Menelaus left his brother Lysimachus as his deputy in the high priesthood, while Sostratus left Crates, commander of the Cypriots.
While these things were taking place, the people of Tarsus and Mallus rose in revolt, because their cities had been given as a gift to Antiochis, the king’s concubine.
So the king hastened off to settle the affair, leaving Andronicus, one of his nobles, as his deputy.
Menelaus, for his part, thinking this a good opportunity, stole some gold vessels from the temple and presented them to Andronicus; he had already sold other vessels in Tyre and in the neighboring cities.
When Onias had clear evidence, he accused Menelaus publicly, after withdrawing to the inviolable sanctuary at Daphne, near Antioch.
Thereupon Menelaus approached Andronicus privately and urged him to seize Onias. So Andronicus went to Onias, treacherously reassuring him by offering his right hand in oath, and persuaded him, in spite of his suspicions, to leave the sanctuary. Then, with no regard for justice, he immediately put him to death.
As a result, not only the Jews, but many people of other nations as well, were indignant and angry over the unjust murder of the man.
When the king returned from the region of Cilicia, the Jews of the city, together with the Greeks who detested the crime, went to see him about the murder of Onias.
Antiochus was deeply grieved and full of pity; he wept as he recalled the prudence and noble conduct of the deceased.

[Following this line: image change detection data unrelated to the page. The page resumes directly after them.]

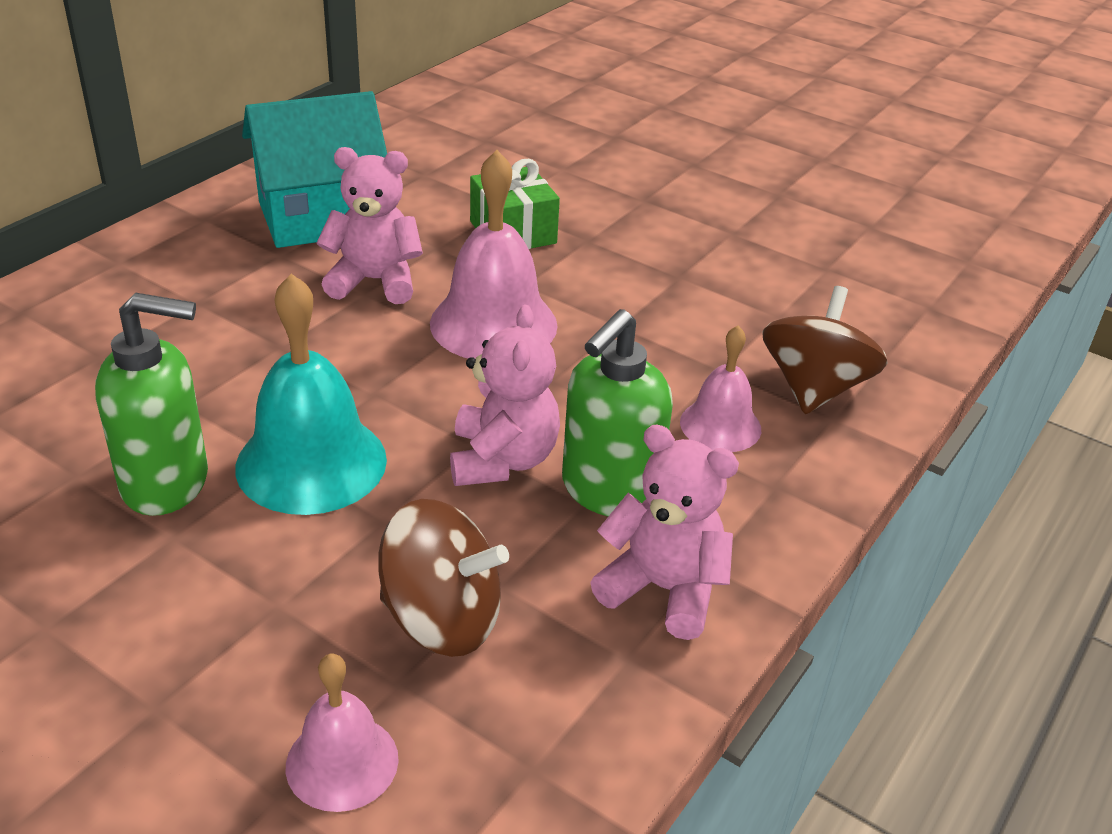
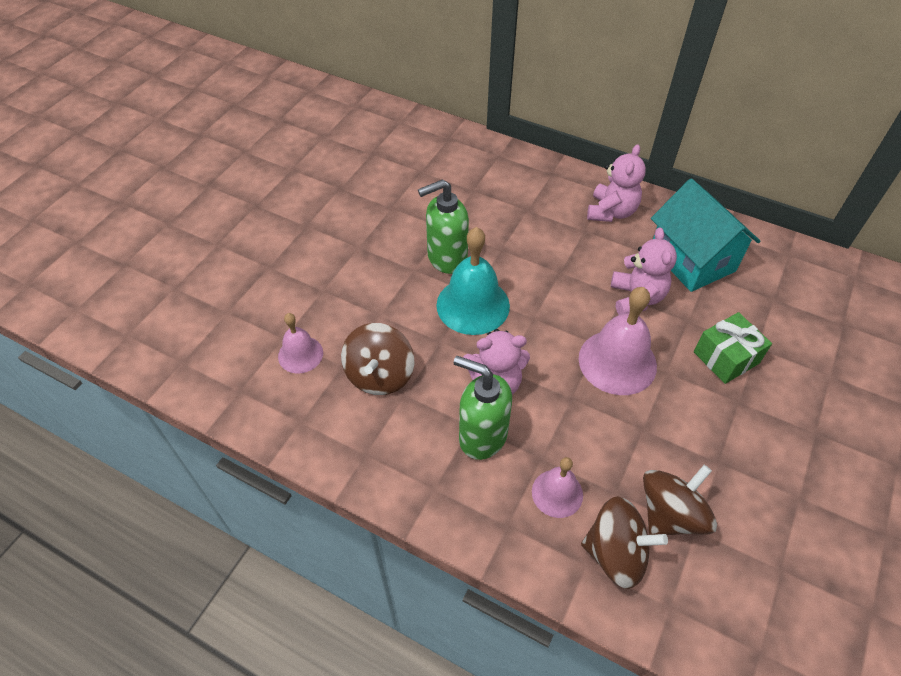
camera: 85 degrees right, 15 degrees up
green soap dispenser [95,293,208,516] -> green soap dispenser turned 75 degrees clockwise [418,179,469,274]
pink teddy bear [590,425,739,640] -> pink teddy bear moved to [587,144,646,222]
none -> brown spinning top [643,465,717,535]

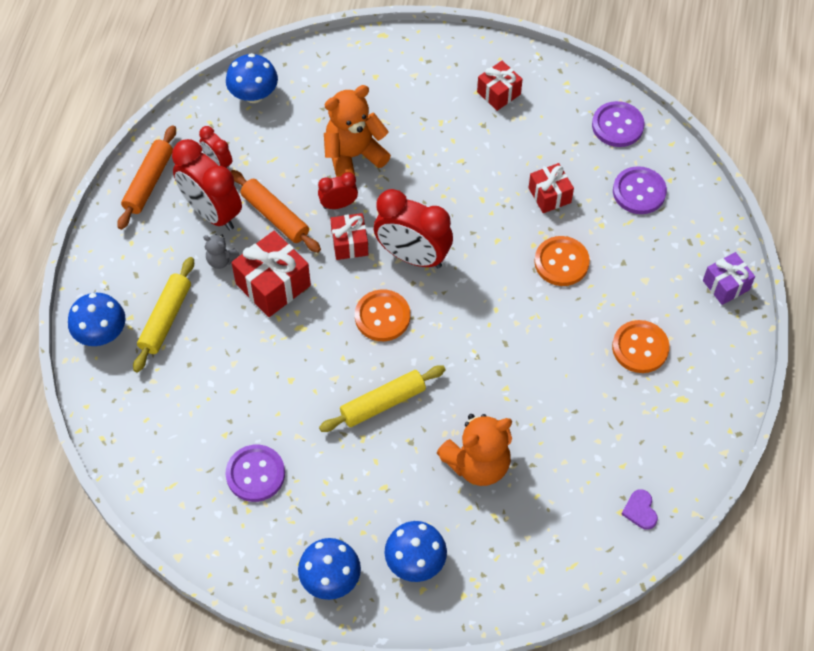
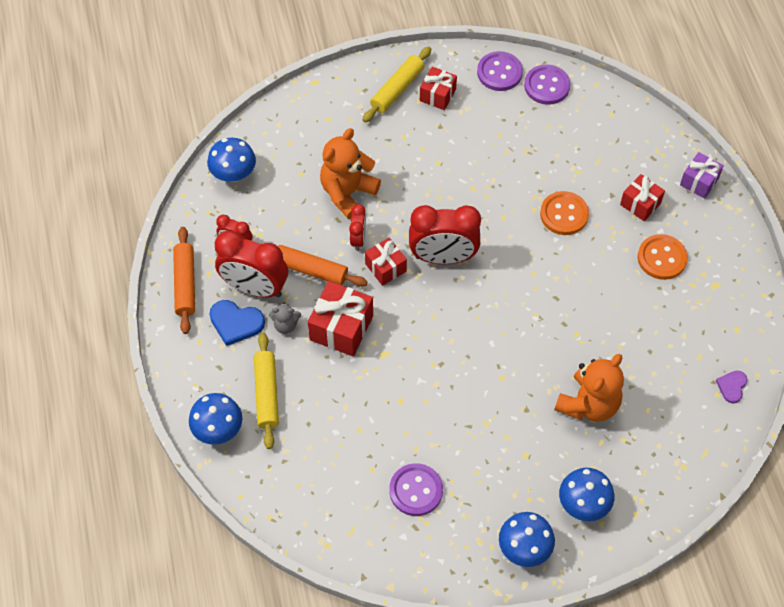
camera: 25 degrees left, 0 degrees up
red clock [318,172,358,209] -> red clock turned 135 degrees clockwise [349,204,366,251]
yellow rolling pin [319,365,446,432] -> yellow rolling pin moved to [363,47,431,123]
orange button [355,289,410,341] -> none
red gift [529,163,574,213] -> red gift moved to [620,174,665,221]
purple button [613,166,667,214] -> purple button moved to [477,51,523,91]
purple heart [621,489,658,529] -> purple heart turned 60 degrees clockwise [716,371,747,403]
none -> blue heart [210,300,265,346]

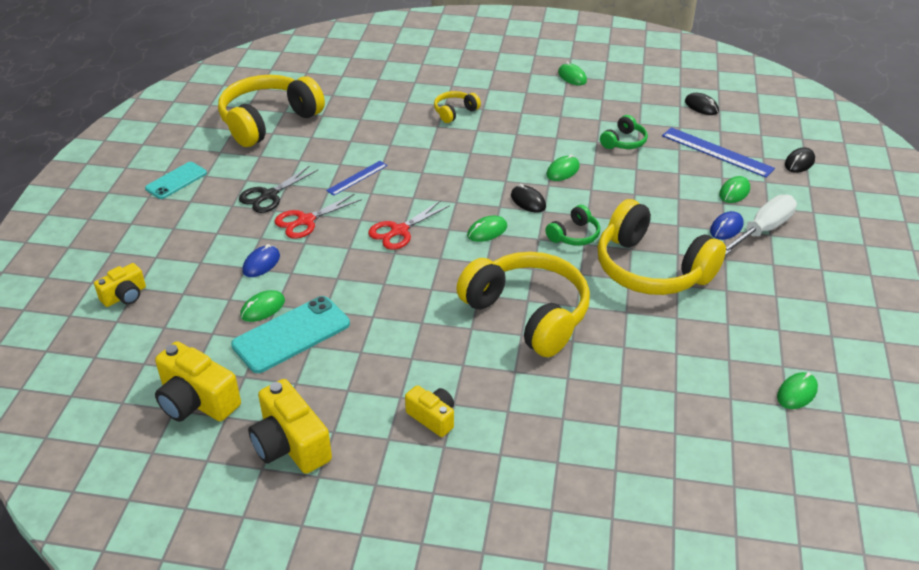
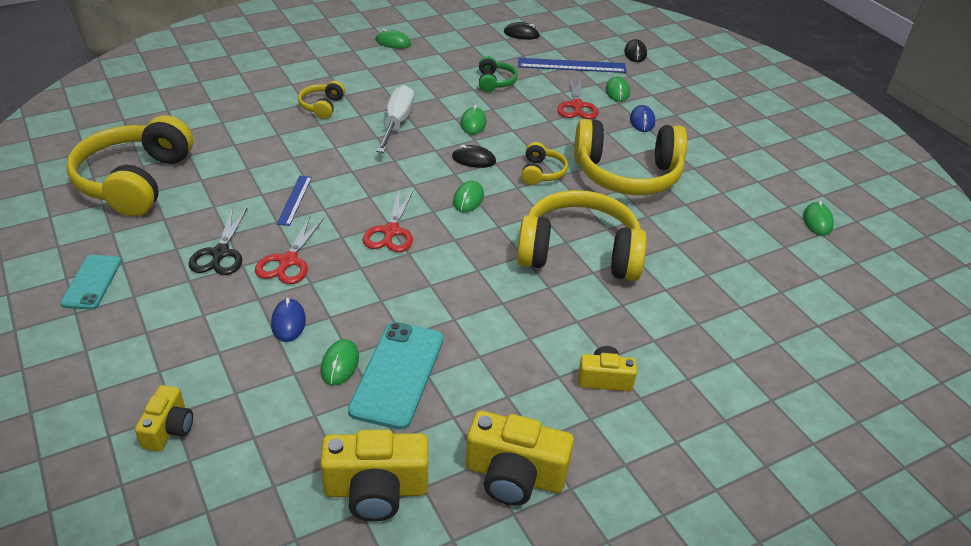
camera: 40 degrees left, 0 degrees up
green headphones [545,205,600,246] -> yellow headphones [521,142,568,185]
white screwdriver [725,195,797,255] -> white screwdriver moved to [376,85,414,153]
none -> red scissors [557,76,598,119]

Inflamed with anger, he immediately stripped Andronicus of his purple robe, tore off his garments, and had him led through the whole city to the very place where he had committed the outrage against Onias; and there he put the murderer to death. Thus the Lord rendered him the punishment he deserved.
Many acts of sacrilege had been committed by Lysimachus in the city with the connivance of Menelaus. When word spread, the people assembled in protest against Lysimachus, because a large number of gold vessels had been stolen.
As the crowds, now thoroughly enraged, began to riot, Lysimachus launched an unjustified attack against them with about three thousand armed men under the leadership of a certain Auranus, a man as advanced in folly as he was in years.
Seeing Lysimachus’ attack, people picked up stones, pieces of wood or handfuls of the ashes lying there and threw them in wild confusion at Lysimachus and his men.
As a result, they wounded many of them and even killed a few, while they put all to flight. The temple robber himself they killed near the treasury.
Charges about this affair were brought against Menelaus.
When the king came to Tyre, three men sent by the senate pleaded the case before him.
But Menelaus, seeing himself on the losing side, promised Ptolemy, son of Dorymenes, a substantial sum of money if he would win the king over.
So Ptolemy took the king aside into a colonnade, as if to get some fresh air, and persuaded him to change his mind.
Menelaus, who was the cause of all the trouble, the king acquitted of the charges, while he condemned to death those poor men who would have been declared innocent even if they had pleaded their case before Scythians.
Thus, those who had prosecuted the case on behalf of the city, the people, and the sacred vessels, quickly suffered unjust punishment.
For this reason, even Tyrians, detesting the crime, provided sumptuously for their burial.
But Menelaus, thanks to the greed of those in power, remained in office, where he grew in wickedness, scheming greatly against his fellow citizens.